● **Assignment**
Go through the entries below from the first line and transcribe each one exactly, ending with the line that contains "clindevgpt.shop/professiona".

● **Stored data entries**
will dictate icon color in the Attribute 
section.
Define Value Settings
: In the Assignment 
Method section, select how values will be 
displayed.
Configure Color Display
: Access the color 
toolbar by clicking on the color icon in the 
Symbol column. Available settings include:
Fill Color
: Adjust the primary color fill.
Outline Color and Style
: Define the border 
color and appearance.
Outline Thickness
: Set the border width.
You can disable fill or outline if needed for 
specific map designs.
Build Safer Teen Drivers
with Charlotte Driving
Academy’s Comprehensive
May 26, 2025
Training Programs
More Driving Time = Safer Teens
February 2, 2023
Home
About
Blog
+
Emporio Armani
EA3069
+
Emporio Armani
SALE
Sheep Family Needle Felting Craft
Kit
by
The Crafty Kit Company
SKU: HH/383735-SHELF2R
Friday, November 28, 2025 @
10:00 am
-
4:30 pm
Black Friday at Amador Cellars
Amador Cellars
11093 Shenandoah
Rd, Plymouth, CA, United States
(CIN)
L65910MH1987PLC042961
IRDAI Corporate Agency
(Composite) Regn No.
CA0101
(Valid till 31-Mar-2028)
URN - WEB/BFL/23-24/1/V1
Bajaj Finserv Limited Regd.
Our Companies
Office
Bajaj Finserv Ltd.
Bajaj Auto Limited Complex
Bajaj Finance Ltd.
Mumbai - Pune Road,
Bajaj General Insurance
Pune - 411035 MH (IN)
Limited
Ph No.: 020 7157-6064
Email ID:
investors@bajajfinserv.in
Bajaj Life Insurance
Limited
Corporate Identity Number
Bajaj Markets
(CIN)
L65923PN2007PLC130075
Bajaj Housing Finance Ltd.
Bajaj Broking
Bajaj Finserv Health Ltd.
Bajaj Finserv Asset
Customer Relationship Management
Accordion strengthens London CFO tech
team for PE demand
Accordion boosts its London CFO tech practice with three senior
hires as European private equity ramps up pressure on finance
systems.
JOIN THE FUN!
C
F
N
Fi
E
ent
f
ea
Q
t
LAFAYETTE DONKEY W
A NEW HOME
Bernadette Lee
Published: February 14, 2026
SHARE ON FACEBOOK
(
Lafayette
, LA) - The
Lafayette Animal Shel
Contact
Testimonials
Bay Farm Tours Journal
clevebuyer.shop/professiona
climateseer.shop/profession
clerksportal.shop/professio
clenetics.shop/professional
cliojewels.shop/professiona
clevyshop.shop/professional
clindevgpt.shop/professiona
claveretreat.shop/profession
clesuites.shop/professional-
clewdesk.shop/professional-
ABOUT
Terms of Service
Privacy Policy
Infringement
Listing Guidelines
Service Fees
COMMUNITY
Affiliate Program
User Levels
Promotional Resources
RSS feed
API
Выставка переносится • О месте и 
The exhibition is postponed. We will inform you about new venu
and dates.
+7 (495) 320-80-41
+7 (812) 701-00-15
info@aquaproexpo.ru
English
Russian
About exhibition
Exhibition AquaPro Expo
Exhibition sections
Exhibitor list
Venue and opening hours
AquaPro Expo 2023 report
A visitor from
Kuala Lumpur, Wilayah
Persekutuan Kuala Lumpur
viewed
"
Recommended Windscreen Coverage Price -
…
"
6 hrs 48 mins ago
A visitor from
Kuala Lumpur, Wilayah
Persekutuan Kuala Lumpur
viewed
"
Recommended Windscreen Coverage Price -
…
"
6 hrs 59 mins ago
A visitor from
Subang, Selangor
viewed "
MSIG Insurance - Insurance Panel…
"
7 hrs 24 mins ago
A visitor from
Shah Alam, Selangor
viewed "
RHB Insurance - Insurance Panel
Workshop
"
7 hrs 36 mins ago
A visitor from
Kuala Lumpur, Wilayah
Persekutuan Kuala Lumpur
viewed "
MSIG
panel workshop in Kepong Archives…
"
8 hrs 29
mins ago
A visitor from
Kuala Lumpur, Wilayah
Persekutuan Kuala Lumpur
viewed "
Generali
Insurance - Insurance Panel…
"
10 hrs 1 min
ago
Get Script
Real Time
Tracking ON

● **Answer for the task**
will dictate icon color in the Attribute 
section.
Define Value Settings
: In the Assignment 
Method section, select how values will be 
displayed.
Configure Color Display
: Access the color 
toolbar by clicking on the color icon in the 
Symbol column. Available settings include:
Fill Color
: Adjust the primary color fill.
Outline Color and Style
: Define the border 
color and appearance.
Outline Thickness
: Set the border width.
You can disable fill or outline if needed for 
specific map designs.
Build Safer Teen Drivers
with Charlotte Driving
Academy’s Comprehensive
May 26, 2025
Training Programs
More Driving Time = Safer Teens
February 2, 2023
Home
About
Blog
+
Emporio Armani
EA3069
+
Emporio Armani
SALE
Sheep Family Needle Felting Craft
Kit
by
The Crafty Kit Company
SKU: HH/383735-SHELF2R
Friday, November 28, 2025 @
10:00 am
-
4:30 pm
Black Friday at Amador Cellars
Amador Cellars
11093 Shenandoah
Rd, Plymouth, CA, United States
(CIN)
L65910MH1987PLC042961
IRDAI Corporate Agency
(Composite) Regn No.
CA0101
(Valid till 31-Mar-2028)
URN - WEB/BFL/23-24/1/V1
Bajaj Finserv Limited Regd.
Our Companies
Office
Bajaj Finserv Ltd.
Bajaj Auto Limited Complex
Bajaj Finance Ltd.
Mumbai - Pune Road,
Bajaj General Insurance
Pune - 411035 MH (IN)
Limited
Ph No.: 020 7157-6064
Email ID:
investors@bajajfinserv.in
Bajaj Life Insurance
Limited
Corporate Identity Number
Bajaj Markets
(CIN)
L65923PN2007PLC130075
Bajaj Housing Finance Ltd.
Bajaj Broking
Bajaj Finserv Health Ltd.
Bajaj Finserv Asset
Customer Relationship Management
Accordion strengthens London CFO tech
team for PE demand
Accordion boosts its London CFO tech practice with three senior
hires as European private equity ramps up pressure on finance
systems.
JOIN THE FUN!
C
F
N
Fi
E
ent
f
ea
Q
t
LAFAYETTE DONKEY W
A NEW HOME
Bernadette Lee
Published: February 14, 2026
SHARE ON FACEBOOK
(
Lafayette
, LA) - The
Lafayette Animal Shel
Contact
Testimonials
Bay Farm Tours Journal
clevebuyer.shop/professiona
climateseer.shop/profession
clerksportal.shop/professio
clenetics.shop/professional
cliojewels.shop/professiona
clevyshop.shop/professional
clindevgpt.shop/professiona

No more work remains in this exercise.